Stored data
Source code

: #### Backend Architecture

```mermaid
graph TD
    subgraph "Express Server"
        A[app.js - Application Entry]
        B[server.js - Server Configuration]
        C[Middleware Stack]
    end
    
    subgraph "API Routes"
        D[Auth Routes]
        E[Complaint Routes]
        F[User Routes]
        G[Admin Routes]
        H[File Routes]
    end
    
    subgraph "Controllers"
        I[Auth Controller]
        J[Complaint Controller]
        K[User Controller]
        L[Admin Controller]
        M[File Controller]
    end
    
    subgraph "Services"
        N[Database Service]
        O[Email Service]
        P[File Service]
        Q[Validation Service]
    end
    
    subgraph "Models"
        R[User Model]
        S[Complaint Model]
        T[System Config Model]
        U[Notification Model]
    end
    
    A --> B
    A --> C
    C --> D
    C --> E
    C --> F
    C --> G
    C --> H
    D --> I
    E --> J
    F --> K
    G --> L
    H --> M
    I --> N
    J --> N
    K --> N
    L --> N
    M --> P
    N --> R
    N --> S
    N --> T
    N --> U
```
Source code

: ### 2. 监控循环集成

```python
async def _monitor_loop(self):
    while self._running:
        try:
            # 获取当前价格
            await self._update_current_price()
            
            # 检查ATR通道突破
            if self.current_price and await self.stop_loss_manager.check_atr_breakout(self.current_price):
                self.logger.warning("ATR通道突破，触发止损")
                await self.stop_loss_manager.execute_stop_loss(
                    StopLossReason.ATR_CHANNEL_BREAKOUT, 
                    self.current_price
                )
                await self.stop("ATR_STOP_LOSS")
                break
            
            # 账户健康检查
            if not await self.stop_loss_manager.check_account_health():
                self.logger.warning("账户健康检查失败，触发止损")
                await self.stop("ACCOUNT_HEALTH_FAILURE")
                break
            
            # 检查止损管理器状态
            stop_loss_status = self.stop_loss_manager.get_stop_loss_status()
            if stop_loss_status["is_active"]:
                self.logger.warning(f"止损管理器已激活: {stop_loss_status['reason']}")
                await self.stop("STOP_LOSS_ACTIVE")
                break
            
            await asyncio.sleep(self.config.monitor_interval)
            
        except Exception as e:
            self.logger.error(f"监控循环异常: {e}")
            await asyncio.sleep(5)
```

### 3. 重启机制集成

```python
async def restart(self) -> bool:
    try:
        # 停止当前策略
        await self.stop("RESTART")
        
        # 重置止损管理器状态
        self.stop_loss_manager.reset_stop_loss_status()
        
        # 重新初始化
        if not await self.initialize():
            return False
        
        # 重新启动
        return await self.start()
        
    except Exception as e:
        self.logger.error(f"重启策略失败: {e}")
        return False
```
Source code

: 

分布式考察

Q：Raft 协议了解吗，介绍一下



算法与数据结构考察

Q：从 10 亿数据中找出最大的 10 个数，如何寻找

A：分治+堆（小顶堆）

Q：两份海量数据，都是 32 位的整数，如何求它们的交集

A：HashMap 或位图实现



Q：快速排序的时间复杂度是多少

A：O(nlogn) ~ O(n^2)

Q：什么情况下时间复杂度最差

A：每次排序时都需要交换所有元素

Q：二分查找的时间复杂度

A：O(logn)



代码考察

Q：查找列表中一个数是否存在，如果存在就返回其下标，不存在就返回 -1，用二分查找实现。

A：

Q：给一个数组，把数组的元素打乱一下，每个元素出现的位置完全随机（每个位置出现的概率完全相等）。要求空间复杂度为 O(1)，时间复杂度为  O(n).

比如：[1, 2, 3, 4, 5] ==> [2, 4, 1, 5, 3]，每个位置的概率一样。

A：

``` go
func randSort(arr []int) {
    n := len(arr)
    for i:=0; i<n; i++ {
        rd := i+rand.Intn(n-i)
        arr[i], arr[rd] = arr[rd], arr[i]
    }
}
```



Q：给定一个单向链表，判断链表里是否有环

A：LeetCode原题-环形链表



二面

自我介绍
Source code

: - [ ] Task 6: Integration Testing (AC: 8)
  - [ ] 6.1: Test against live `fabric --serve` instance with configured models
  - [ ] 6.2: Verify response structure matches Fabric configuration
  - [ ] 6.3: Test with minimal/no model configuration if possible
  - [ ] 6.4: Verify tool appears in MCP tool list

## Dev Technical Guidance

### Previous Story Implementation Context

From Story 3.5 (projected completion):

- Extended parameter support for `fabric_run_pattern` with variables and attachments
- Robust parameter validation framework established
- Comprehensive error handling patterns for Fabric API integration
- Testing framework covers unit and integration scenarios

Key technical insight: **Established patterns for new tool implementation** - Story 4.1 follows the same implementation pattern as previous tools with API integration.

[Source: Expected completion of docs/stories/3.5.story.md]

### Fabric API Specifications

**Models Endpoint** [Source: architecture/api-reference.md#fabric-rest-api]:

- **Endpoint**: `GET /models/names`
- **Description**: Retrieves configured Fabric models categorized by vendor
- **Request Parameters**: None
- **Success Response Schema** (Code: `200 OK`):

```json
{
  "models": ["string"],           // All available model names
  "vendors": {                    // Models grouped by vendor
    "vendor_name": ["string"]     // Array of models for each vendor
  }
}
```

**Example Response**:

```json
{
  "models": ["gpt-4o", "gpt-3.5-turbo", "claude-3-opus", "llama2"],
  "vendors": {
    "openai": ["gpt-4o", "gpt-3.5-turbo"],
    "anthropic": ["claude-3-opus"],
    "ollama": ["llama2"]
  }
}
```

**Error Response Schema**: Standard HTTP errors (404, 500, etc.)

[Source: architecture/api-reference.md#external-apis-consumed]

YOUR ASSIGNMENT
Every line must be copied exactly as it stands above.

SOLUTION BELOW
Source code

: #### Backend Architecture

```mermaid
graph TD
    subgraph "Express Server"
        A[app.js - Application Entry]
        B[server.js - Server Configuration]
        C[Middleware Stack]
    end
    
    subgraph "API Routes"
        D[Auth Routes]
        E[Complaint Routes]
        F[User Routes]
        G[Admin Routes]
        H[File Routes]
    end
    
    subgraph "Controllers"
        I[Auth Controller]
        J[Complaint Controller]
        K[User Controller]
        L[Admin Controller]
        M[File Controller]
    end
    
    subgraph "Services"
        N[Database Service]
        O[Email Service]
        P[File Service]
        Q[Validation Service]
    end
    
    subgraph "Models"
        R[User Model]
        S[Complaint Model]
        T[System Config Model]
        U[Notification Model]
    end
    
    A --> B
    A --> C
    C --> D
    C --> E
    C --> F
    C --> G
    C --> H
    D --> I
    E --> J
    F --> K
    G --> L
    H --> M
    I --> N
    J --> N
    K --> N
    L --> N
    M --> P
    N --> R
    N --> S
    N --> T
    N --> U
```
Source code

: ### 2. 监控循环集成

```python
async def _monitor_loop(self):
    while self._running:
        try:
            # 获取当前价格
            await self._update_current_price()
            
            # 检查ATR通道突破
            if self.current_price and await self.stop_loss_manager.check_atr_breakout(self.current_price):
                self.logger.warning("ATR通道突破，触发止损")
                await self.stop_loss_manager.execute_stop_loss(
                    StopLossReason.ATR_CHANNEL_BREAKOUT, 
                    self.current_price
                )
                await self.stop("ATR_STOP_LOSS")
                break
            
            # 账户健康检查
            if not await self.stop_loss_manager.check_account_health():
                self.logger.warning("账户健康检查失败，触发止损")
                await self.stop("ACCOUNT_HEALTH_FAILURE")
                break
            
            # 检查止损管理器状态
            stop_loss_status = self.stop_loss_manager.get_stop_loss_status()
            if stop_loss_status["is_active"]:
                self.logger.warning(f"止损管理器已激活: {stop_loss_status['reason']}")
                await self.stop("STOP_LOSS_ACTIVE")
                break
            
            await asyncio.sleep(self.config.monitor_interval)
            
        except Exception as e:
            self.logger.error(f"监控循环异常: {e}")
            await asyncio.sleep(5)
```

### 3. 重启机制集成

```python
async def restart(self) -> bool:
    try:
        # 停止当前策略
        await self.stop("RESTART")
        
        # 重置止损管理器状态
        self.stop_loss_manager.reset_stop_loss_status()
        
        # 重新初始化
        if not await self.initialize():
            return False
        
        # 重新启动
        return await self.start()
        
    except Exception as e:
        self.logger.error(f"重启策略失败: {e}")
        return False
```
Source code

: 

分布式考察

Q：Raft 协议了解吗，介绍一下



算法与数据结构考察

Q：从 10 亿数据中找出最大的 10 个数，如何寻找

A：分治+堆（小顶堆）

Q：两份海量数据，都是 32 位的整数，如何求它们的交集

A：HashMap 或位图实现



Q：快速排序的时间复杂度是多少

A：O(nlogn) ~ O(n^2)

Q：什么情况下时间复杂度最差

A：每次排序时都需要交换所有元素

Q：二分查找的时间复杂度

A：O(logn)



代码考察

Q：查找列表中一个数是否存在，如果存在就返回其下标，不存在就返回 -1，用二分查找实现。

A：

Q：给一个数组，把数组的元素打乱一下，每个元素出现的位置完全随机（每个位置出现的概率完全相等）。要求空间复杂度为 O(1)，时间复杂度为  O(n).

比如：[1, 2, 3, 4, 5] ==> [2, 4, 1, 5, 3]，每个位置的概率一样。

A：

``` go
func randSort(arr []int) {
    n := len(arr)
    for i:=0; i<n; i++ {
        rd := i+rand.Intn(n-i)
        arr[i], arr[rd] = arr[rd], arr[i]
    }
}
```



Q：给定一个单向链表，判断链表里是否有环

A：LeetCode原题-环形链表



二面

自我介绍
Source code

: - [ ] Task 6: Integration Testing (AC: 8)
  - [ ] 6.1: Test against live `fabric --serve` instance with configured models
  - [ ] 6.2: Verify response structure matches Fabric configuration
  - [ ] 6.3: Test with minimal/no model configuration if possible
  - [ ] 6.4: Verify tool appears in MCP tool list

## Dev Technical Guidance

### Previous Story Implementation Context

From Story 3.5 (projected completion):

- Extended parameter support for `fabric_run_pattern` with variables and attachments
- Robust parameter validation framework established
- Comprehensive error handling patterns for Fabric API integration
- Testing framework covers unit and integration scenarios

Key technical insight: **Established patterns for new tool implementation** - Story 4.1 follows the same implementation pattern as previous tools with API integration.

[Source: Expected completion of docs/stories/3.5.story.md]

### Fabric API Specifications

**Models Endpoint** [Source: architecture/api-reference.md#fabric-rest-api]:

- **Endpoint**: `GET /models/names`
- **Description**: Retrieves configured Fabric models categorized by vendor
- **Request Parameters**: None
- **Success Response Schema** (Code: `200 OK`):

```json
{
  "models": ["string"],           // All available model names
  "vendors": {                    // Models grouped by vendor
    "vendor_name": ["string"]     // Array of models for each vendor
  }
}
```

**Example Response**:

```json
{
  "models": ["gpt-4o", "gpt-3.5-turbo", "claude-3-opus", "llama2"],
  "vendors": {
    "openai": ["gpt-4o", "gpt-3.5-turbo"],
    "anthropic": ["claude-3-opus"],
    "ollama": ["llama2"]
  }
}
```

**Error Response Schema**: Standard HTTP errors (404, 500, etc.)

[Source: architecture/api-reference.md#external-apis-consumed]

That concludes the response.